As the Directorate has not say over the actual fee, this is not an issue to
address in the ruling.
Finally, in relation to the request for the Directorate to recuse itself on
the basis of the respondent's perception of bias, this has been dealt with
in part in the decision under the reference Solal Stress Damage Control / K
Charleston / 19746 (22 March 2012). The relevant comments need not be
repeated here, but the Directorate again stresses that a mere disagreement
about procedures cannot by any stretch of the imagination be indicative of
bias. The respondent is held to the same rules and procedures as any other
advertiser before the ASA. In addition, the respondent is a member of the
Health Products Association, who in turn is a member of the ASA. By
implication, the respondent has therefore agreed to the rules and procedures
as set out in the Code.
In dealing with the actual breach allegation, there is no dispute that the
advertising appeared on the respondent's website as late as 26 February
2012. In fact, at the time of ruling, the advertising was still available on
the respondent's website.
The complainant who brought the breach allegation before the ASA took issue
with the following claims, which appears on the respondent's website and on
the labelling which is accessible via the respondent's website:
Helps protect the eyes against Age Related Macular Degeneration (ARMD) the
main cause of age related eye damage, reduced vision and blindness. Eyesight
ProtectionTM helps protect against the four main causes of ARMD, namely
everyday UV - sunlight exposure, free radical damage, elevated homocystene
(a toxic amino acid that occurs naturally in the body) and glycation (a
process that ocurrs naturally in the body, similar to oxidation that damages
and deforms structural proteins and sugars found in the eye). Eyesight
ProtectionTM may also help prevent low vision loss, eye fatigue, intolerance
to glare, cataracts, retinopathy and glaucoma".
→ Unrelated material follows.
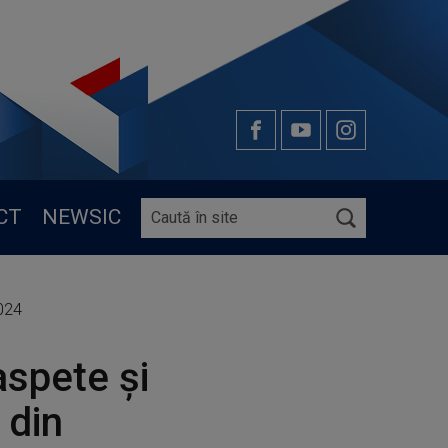
CT
NEWSIC
2024
aspete şi
 din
The original advertisement was headed "Interesting facts about your health"
and stated, inter alia, "FACT 1: The eye damage that causes vision loss in
old age, actually starts in early adulthood, or even younger".
The copy further stated:
"Everyday sunlight exposure causes a type of damage to the eyes known as
macular degeneration. This damage accumulates over time and ultimately
results in reduced vision and possibly even blindness in old age (known as
ARMD: Age Related Macular Degeneration). This damage begins at a young age,
even in childhood, but only manifests with reduced vision in old age. To
protect your eyes, adults and children should wear UV-protective sunglasses
outdoors during sunny days. You also need to begin supplementation with
eye-protective nutrients from early adulthood."
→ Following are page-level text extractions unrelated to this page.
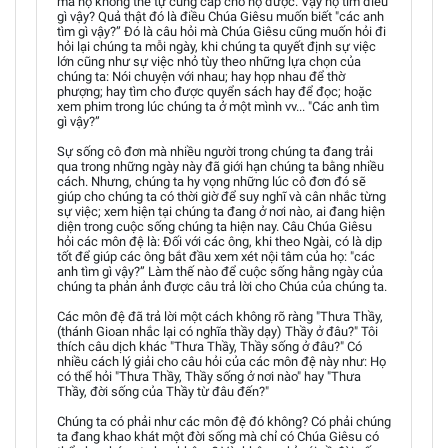
mà họ không thể tự cung cấp cho họ được. Vậy họ tìm điều
gì vậy? Quả thật đó là điều Chúa Giêsu muốn biết "các anh
tìm gì vậy?” Đó là câu hỏi mà Chúa Giêsu cũng muốn hỏi đi
hỏi lại chúng ta mỗi ngày, khi chúng ta quyết định sự việc
lớn cũng như sự việc nhỏ tùy theo những lựa chọn của
chúng ta: Nói chuyện với nhau; hay họp nhau để thờ
phượng; hay tìm cho được quyển sách hay để đọc; hoặc
xem phim trong lúc chúng ta ở một mình vv... "Các anh tìm
gì vậy?”
Sự sống cô đơn mà nhiều người trong chúng ta đang trải
qua trong những ngày này đã giới hạn chúng ta bằng nhiều
cách. Nhưng, chúng ta hy vọng những lúc cô đơn đó sẽ
giúp cho chúng ta có thời giờ để suy nghĩ và cân nhắc từng
sự việc; xem hiện tại chúng ta đang ở nơi nào, ai đang hiện
diện trong cuộc sống chúng ta hiện nay. Câu Chúa Giêsu
hỏi các môn đệ là: Đối với các ông, khi theo Ngài, có là dịp
tốt để giúp các ông bắt đầu xem xét nội tâm của họ: "các
anh tìm gì vậy?” Làm thế nào để cuộc sống hằng ngày của
chúng ta phản ảnh được câu trả lời cho Chúa của chúng ta.
Các môn đệ đã trả lời một cách không rõ ràng "Thưa Thầy,
(thánh Gioan nhắc lại có nghĩa thầy dạy) Thầy ở đâu?" Tôi
thích câu dịch khác "Thưa Thầy, Thầy sống ở đâu?" Có
nhiều cách lý giải cho câu hỏi của các môn đệ này như: Họ
có thể hỏi "Thưa Thầy, Thầy sống ở nơi nào" hay "Thưa
Thầy, đời sống của Thầy từ đâu đến?"
Chúng ta có phải như các môn đệ đó không? Có phải chúng
ta đang khao khát một đời sống mà chỉ có Chúa Giêsu có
Readers were encouraged to start using this product ". from early to
mid-adulthood" and that the product should be ". used on a regular daily
basis thereafter, even in the absence of symptoms ."
It explained how the respondent's "Eyesight ProtectionTM" helped "protect
the eyes against eye damage from UV-sun rays .", "Minimises low-light vision
loss, eye fatigue, intolerance to glare and other eye disorders" and should
be used ". on a regular basis . even in the absence of symptoms ."
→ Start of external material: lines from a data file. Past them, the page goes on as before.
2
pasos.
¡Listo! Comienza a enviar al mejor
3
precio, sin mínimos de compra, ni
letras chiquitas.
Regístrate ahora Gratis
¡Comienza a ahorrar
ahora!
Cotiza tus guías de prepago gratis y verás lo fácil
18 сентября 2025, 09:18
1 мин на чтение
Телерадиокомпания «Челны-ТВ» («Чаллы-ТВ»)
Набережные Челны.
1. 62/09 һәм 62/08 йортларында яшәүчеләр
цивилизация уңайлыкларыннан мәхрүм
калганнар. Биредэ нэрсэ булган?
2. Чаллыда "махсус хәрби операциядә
It is accepted that the current claims on the respondent's website and
labelling are not verbatim the same in terms of actual phraseology and
semantics. However, they still communicate that the respondent's product is
able to protect against a condition called "Age Related Macular Degeneration
(ARMD)" as was the case in the original advertisement. This impression was
held to be unsubstantiated in the original ruling (published over a year and
a half ago) as well as the subsequent rejection of new substantiation
published in February 2012.
The Directorate is therefore satisfied that the respondent's current
advertising and packaging are in breach of the original ruling, and
therefore in breach of Clause 15 of the Procedural Guide.